#### Prompt:
What should you transcribe? Every line from the top of the records below through the line with "# Requirement and Installation", exactly, and no pictures.

Rendered images with source text
======
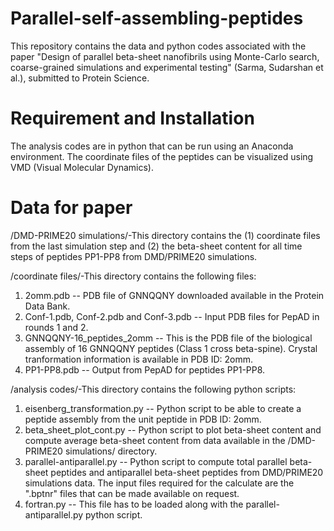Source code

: # Parallel-self-assembling-peptides
This repository contains the data and python codes associated with the paper "Design of parallel beta-sheet nanofibrils using Monte-Carlo search, coarse-grained simulations and experimental testing" (Sarma, Sudarshan et al.), submitted to Protein Science.

# Requirement and Installation
The analysis codes are in python that can be run using an Anaconda environment. The coordinate files of the peptides can be visualized using VMD (Visual Molecular Dynamics).

# Data for paper

/DMD-PRIME20 simulations/-This directory contains the (1) coordinate files from the last simulation step and (2) the beta-sheet content for all time steps of peptides PP1-PP8 from DMD/PRIME20 simulations.

/coordinate files/-This directory contains the following files:
1. 2omm.pdb -- PDB file of GNNQQNY downloaded available in the Protein Data Bank.
2. Conf-1.pdb, Conf-2.pdb and Conf-3.pdb -- Input PDB files for PepAD in rounds 1 and 2.
3. GNNQQNY-16_peptides_2omm -- This is the PDB file of the biological assembly of 16 GNNQQNY peptides (Class 1 cross beta-spine). Crystal tranformation information is available in PDB ID: 2omm.
4. PP1-PP8.pdb -- Output from PepAD for peptides PP1-PP8.

 /analysis codes/-This directory contains the following python scripts:
 1. eisenberg_transformation.py -- Python script to be able to create a peptide assembly from the unit peptide in PDB ID: 2omm.
 2. beta_sheet_plot_cont.py -- Python script to plot beta-sheet content and compute average beta-sheet content from data available in the /DMD-PRIME20 simulations/ directory.
 3. parallel-antiparallel.py -- Python script to compute total parallel beta-sheet peptides and antiparallel beta-sheet peptides from DMD/PRIME20 simulations data. The input files required for the calculate are the ".bptnr" files that can be made available on request.
 4. fortran.py -- This file has to be loaded along with the parallel-antiparallel.py python script. 
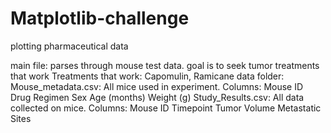 # Matplotlib-challenge
plotting pharmaceutical data

 main file: parses through mouse test data. goal is to seek tumor treatments that work
   Treatments that work: Capomulin, Ramicane
 data folder:
   Mouse_metadata.csv: All mice used in experiment. Columns:
       Mouse ID
       Drug Regimen
       Sex
       Age (months)
       Weight (g)
   Study_Results.csv: All data collected on mice. Columns:
       Mouse ID
       Timepoint
       Tumor Volume
       Metastatic Sites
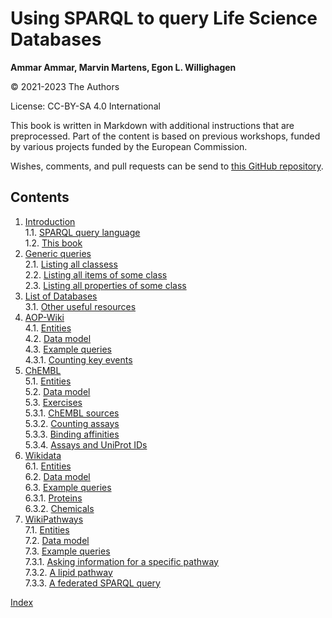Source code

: # Using SPARQL to query Life Science Databases

**Ammar Ammar, Marvin Martens, Egon L. Willighagen**

© 2021-2023 The Authors

License: CC-BY-SA 4.0 International

This book is written in Markdown with additional instructions that are preprocessed.
Part of the content is based on previous workshops, funded by various projects
funded by the European Commission.

Wishes, comments, and pull requests can be send to
[this GitHub repository](https://github.com/BiGCAT-UM/PRA3006-SPARQL/).

## Contents

1. [Introduction](intro.md) <br />
1.1. [SPARQL query language](intro.md#sparql-query-language) <br />
1.2. [This book](intro.md#this-book) <br />
2. [Generic queries](generic.md) <br />
2.1. [Listing all classess](generic.md#listing-all-classess) <br />
2.2. [Listing all items of some class](generic.md#listing-all-items-of-some-class) <br />
2.3. [Listing all properties of some class](generic.md#listing-all-properties-of-some-class) <br />
3. [List of Databases](list.md) <br />
3.1. [Other useful resources](list.md#other-useful-resources) <br />
4. [AOP-Wiki](aopwiki.md) <br />
4.1. [Entities](aopwiki.md#entities) <br />
4.2. [Data model](aopwiki.md#data-model) <br />
4.3. [Example queries](aopwiki.md#example-queries) <br />
4.3.1. [Counting key events](aopwiki.md#counting-key-events) <br />
5. [ChEMBL](chembl.md) <br />
5.1. [Entities](chembl.md#entities) <br />
5.2. [Data model](chembl.md#data-model) <br />
5.3. [Exercises](chembl.md#exercises) <br />
5.3.1. [ChEMBL sources](chembl.md#chembl-sources) <br />
5.3.2. [Counting assays](chembl.md#counting-assays) <br />
5.3.3. [Binding affinities](chembl.md#binding-affinities) <br />
5.3.4. [Assays and UniProt IDs](chembl.md#assays-and-uniprot-ids) <br />
6. [Wikidata](wikidata.md) <br />
6.1. [Entities](wikidata.md#entities) <br />
6.2. [Data model](wikidata.md#data-model) <br />
6.3. [Example queries](wikidata.md#example-queries) <br />
6.3.1. [Proteins](wikidata.md#proteins) <br />
6.3.2. [Chemicals](wikidata.md#chemicals) <br />
7. [WikiPathways](wikipathways.md) <br />
7.1. [Entities](wikipathways.md#entities) <br />
7.2. [Data model](wikipathways.md#data-model) <br />
7.3. [Example queries](wikipathways.md#example-queries) <br />
7.3.1. [Asking information for a specific pathway](wikipathways.md#asking-information-for-a-specific-pathway) <br />
7.3.2. [A lipid pathway](wikipathways.md#a-lipid-pathway) <br />
7.3.3. [A federated SPARQL query](wikipathways.md#a-federated-sparql-query) <br />

[Index](indexList.md) <br />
======
#### Exercise result:
Source code

: # Parallel-self-assembling-peptides
This repository contains the data and python codes associated with the paper "Design of parallel beta-sheet nanofibrils using Monte-Carlo search, coarse-grained simulations and experimental testing" (Sarma, Sudarshan et al.), submitted to Protein Science.

# Requirement and Installation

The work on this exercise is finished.